–By J.S. Porter
My friend Jen is returning to China, one of her homelands. I telepathically send her messages not to forget her other homeland (Canada). China is already built. Canada is still under construction.
Jen is a reader and a writer and a student of Human Geography. I had heard of Urban Geography but not Human Geography. I had to Google: “Human geography is a branch of geography that focuses on the study of people, their cultures, economies, and interactions with the environment.”
Jen has a beguiling voice in her writing, a distinctive way of seeing (strong at seeing the interconnections and interpenetration of things) and a distinctive way with words (surprising turns and leaps) that pull the reader into her verbal energy. As a going away present, I gave her a list of books on writing with which she might choose to familiarize herself in her spare time.

The first book on my list was Carole Maso’s Break Every Rule: Essays on Language, Longing & Moments of Desire. (Wise to know the rules, mind you, before you break them or play with them.) I’ve starred it and some others I’ve personally found helpful. But, first, here are a few gold nuggets from Maso’s book:
Build a home of language
Home is anywhere my mind catches fire, my body. Where language trembles and burns.
How to prolong the lyric moment?
My form is always an odd amalgam—taken from painting, sculpture, theory, film, music, poetry, dance, mathematics—even fiction sometimes.
A place for the random, the accidental, the overheard, the incidental.
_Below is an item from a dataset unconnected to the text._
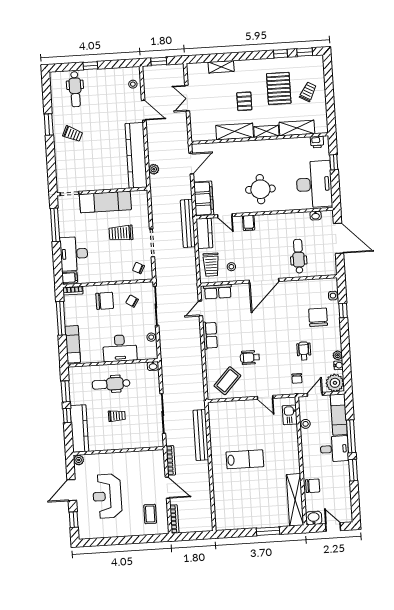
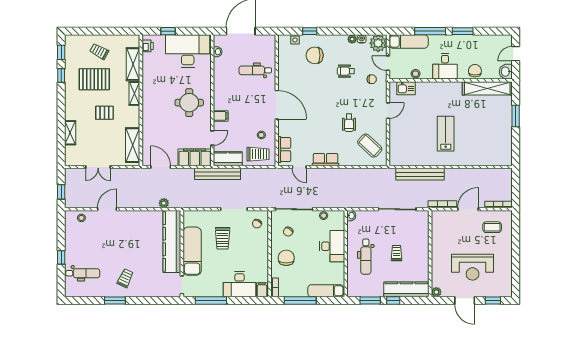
shelving: (235, 131) -> (133, 145), moved
kitchen counter: (136, 155) -> (172, 241), moved, turned 90
desk: (334, 449) -> (445, 66), moved, turned 180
Precious, disappearing things.
A polyphony. A bouquet of voices.
Miracles might arrive.
Not to tyrannize with narrative. Allow a place for the reader to live, to dream.
Each word a boat.
This is what literature became for me: music, love, and the body. I cannot keep the body out of my writing; it enters the language, transforms the page, imposes its own intelligence.
Language is a woman, a rose constantly in the process of opening.
Vibrant, irresistible, incandescent.
Electronic writing will help us to think of impermanence, facility, fragility, and freedom, spatial intensities, irreverences, experimentation, new worlds, clean states… will give us a deeper understanding of the instability of texts, of worlds.
Now here’s the complete booklist I gave my friend:
- *Carole Maso, Break Every Rule: Essays on Language, Longing, & Moments of Desire
- Margaret Atwood, Negotiating with the Dead: A Writer on Writing
- Susan Sontag, At the Same Time: Essays & Speeches
- *Ernest Hemingway on Writing, edited by Larry W. Phillip, alongside the; companion volume: F. Scott Fitzgerald on Writing, also edited by Phillips.
- *Hélène Cixous, Three Steps on the Ladder of Writing
- Hélène Cixous, Coming to Writing and Other Essays
- Molly Peacock, How to Read a Poem
- *Evelyn Lau, Inside Out: Reflections on a Life So Far
- *Don McKay, Vis à Vis. – or any other of his prose works.
- *Dennis Lee, Body Language
- *Di Brandt, this is the world & here i am in it
- *Marguerite Duras, Practicalities
- *Dionne Brand, A Map to the Door of No Return
- Joyce Carol Oates, The Faith of a Writer: Life, Craft, Art
- *Nancy Huston, Losing North; plus, Longings and Belongings (Essays)
- Daphne Marlatt, Readings from the Labyrinth
- V.S. Naipaul, Reading & Writing: A Personal Account
- *Kristjana Gunnars, The Rose Garden: Reading Marcel Proust
- Alfred Kazin, Writing was Everything
- Alvarez, The Writer’s Voice
- *Hemingway, A Moveable Feast (original edition). Still fresh and beautiful, even in its bitchiness.